Выбрать главу

В начале 1938 года Калинин разбирается с делом А.Г. Икрина и затем пишет в Свердловский обком партии:

«Ко мне обратился с жалобой на неправильное исключение из партии и снятие с работы зав. Еланским райзо гр. Икрин А. Г.

При личных с ним переговорах у меня создалось впечатление, что он честный человек. Поэтому прошу Вас в насколько возможно ускоренном порядке разобраться с его делом исключения из партии. При разборе его надо принять во внимание как его неопытность, так и всю сложность той обстановки, в которой он очутился при выдвижении его на работу зав. райзо. При этом необходимо строго отделить вопрос о том, есть ли в его бывшей работе элементы преступности или просто неумение разобраться в том или ином вопросе.

Очень прошу Вас сообщить о том, как будет у Вас решено его дело.

С коммунистическим приветом.

М. Калинин».

В 1939 году один из родственников Мордухай-Болтовских попытался устроиться в Управление строительства Соликамского гидроузла. Стройка находилась в ведении НКВД, и его на работу не брали. Тогда внук Мордухай-Болтовского решил написать письмо Калинину.

Ответ пришел почти немедленно: «Ходатайство о приеме на работу поддерживаю». Помог ему Михаил Иванович и прописаться в Ленинграде. Но тут из управления НКВД Ленинградской области к Калинину поступает письмо, извещающее «всесоюзного старосту», что гражданин Александр Иванович Мордухай-Болтовский скрыл от него, Калинина, что был в свое время осужден и что, следовательно, правом проживания в Ленинграде он не пользуется. Под сообщением — подпись заместителя начальника управления Гоглидзе — цепного пса Берия и такого же, как он, негодяя. Калинин ответил:

«Получил Ваше письмо по поводу гражданина Мордухая-Болтовского А.И. При рассмотрении его ходатайства о прописке мне было известно, что он был в 1935 году осужден особым совещанием на 3 года.

(Сохранённые записи данных)
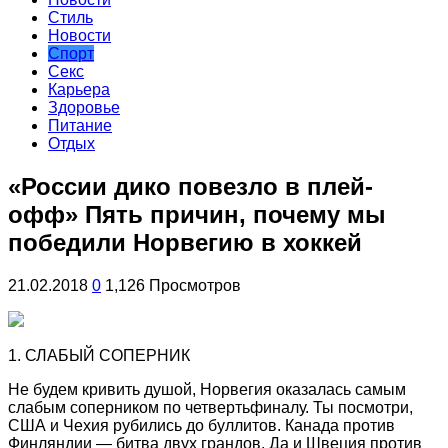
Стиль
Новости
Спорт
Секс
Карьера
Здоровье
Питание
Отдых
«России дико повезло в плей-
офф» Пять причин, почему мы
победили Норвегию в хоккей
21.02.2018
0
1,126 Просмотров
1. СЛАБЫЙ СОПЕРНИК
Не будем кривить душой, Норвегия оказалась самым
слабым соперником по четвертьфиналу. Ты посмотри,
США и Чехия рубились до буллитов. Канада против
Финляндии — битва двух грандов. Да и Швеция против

---

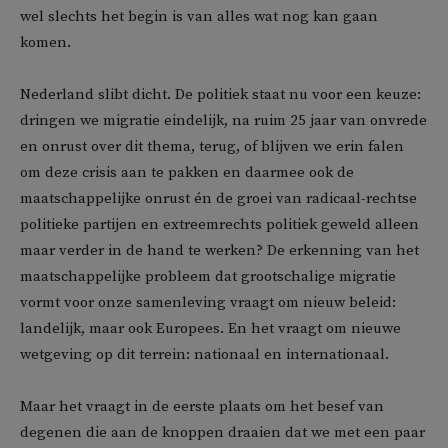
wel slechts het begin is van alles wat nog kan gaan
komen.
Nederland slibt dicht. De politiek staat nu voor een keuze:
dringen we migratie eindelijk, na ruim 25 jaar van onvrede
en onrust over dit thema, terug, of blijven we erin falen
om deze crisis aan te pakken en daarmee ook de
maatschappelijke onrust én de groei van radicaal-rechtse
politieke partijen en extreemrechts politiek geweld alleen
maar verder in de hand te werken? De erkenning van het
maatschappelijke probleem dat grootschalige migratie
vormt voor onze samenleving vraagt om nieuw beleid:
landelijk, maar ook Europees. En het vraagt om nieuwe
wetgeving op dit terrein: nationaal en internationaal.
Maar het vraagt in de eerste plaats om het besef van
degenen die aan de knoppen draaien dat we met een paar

:: Задания для работы ::
1) В какой обком партии Калинин написал по делу Икрина, если верить тексту о Калинине?
2) Проверьте по тексту о Калинине три утверждения и для каждого ответьте «да» или «нет». (a) Строительство Соликамского гидроузла находилось в ведении НКВД. (b) Письмо Калинину написал сын Мордухай-Болтовского. (c) Мордухай-Болтовский был осужден в 1935 году на 5 лет.
3) Продолжите текст о Калинине, начав сразу после его последнего предложения.

:: Результаты заданий ::
1) В Свердловский обком партии.

2)
(a) Да: «Стройка находилась в ведении НКВД».
(b) Нет: «Тогда внук Мордухай-Болтовского решил написать письмо Калинину».
(c) Нет: «он был в 1935 году осужден особым совещанием на 3 года».

3)
Я лично хорошо знаю не только А.И. Мордухая-Болтовского, но и всю их семью больше 50 лет.

Председатель Президиума Верховного Совета СССР М. Калинин».

Позже, уже во время Великой Отечественной войны, в беседе с писателем Пришвиным, когда речь зашла о Мордухаях, Калинин сказал, что, к чести всех членов семьи генерала Мордухай-Болтовского, никто из них не присоединился к контрреволюции.

На всю жизнь сохранил Калинин теплое чувство к этой семье.

И уж совсем неверным считал Калинин, когда за грехи мужа подвергают наказаниям жену. Характерно в этом отношении письмо Калинина коменданту 2-го отряда стрелковой охраны г. Смоленска.

«У Вас в детском приемнике в течение двух лет работала воспитательницей беспризорных гр. Прудникова Ф.А.

В январе месяце она Вами была уволена с работы в связи с тем, что ее муж был исключен из партии и выслан.

Считаю увольнение гр. Прудниковой только по этой причине необоснованным. Считаю возможным оставление ее на работе, если за ней лично нет порочащих фактов».

1938 год не принес облегчения. С поста наркома внутренних дел был снят Ежов, вместо него пробрался Берия, пользовавшийся почти неограниченным доверием Сталина. Последовала новая серия провокационных арестов: Блюхер, Крыленко, Рудзутак, Уншлихт…

В это время болезнь глаз у Калинина сильно обострилась. Врачи предупредили, что если он не согласится на операцию, то ослепнет.

После операции Михаил Иванович отправился лечиться в Сочи. Туда же приехала и Екатерина Ивановна:

Калинин писал в это время Лиде: «Сегодня приехала мать. Её приезд внес динамичность в нашу стоячую жизнь. Она утром приехала и сходила на море, ездила на Ахун, поднялась на башню, была у зубного… Сегодня — я письмо продолжаю писать на второй день — купалась в море, сейчас с Грушей ушли гулять, ночевать будут в Гаграх, чтобы завтра быть на озере Рида.

Я же, наоборот, веду жизнь сидя. Через день принимаю ванны, в свободные дни — массаж. 30-го окончил работу и послал ее в редакцию «Молодой гвардии». Свое обещание перед комсомолом я выполнил; не могу сказать, каково оно вышло, но труда в работу вложено немало…[1]

Здоровье, самочувствие хорошее, врачи говорят, что здесь еще улучшилось. Я думаю, в этом случае они не врут. Я сам нахожу, что нервы и все прочее стало лучше. А с окончанием работы будем больше уделять основному отдыху. Как раз сейчас и погода идет к улучшению».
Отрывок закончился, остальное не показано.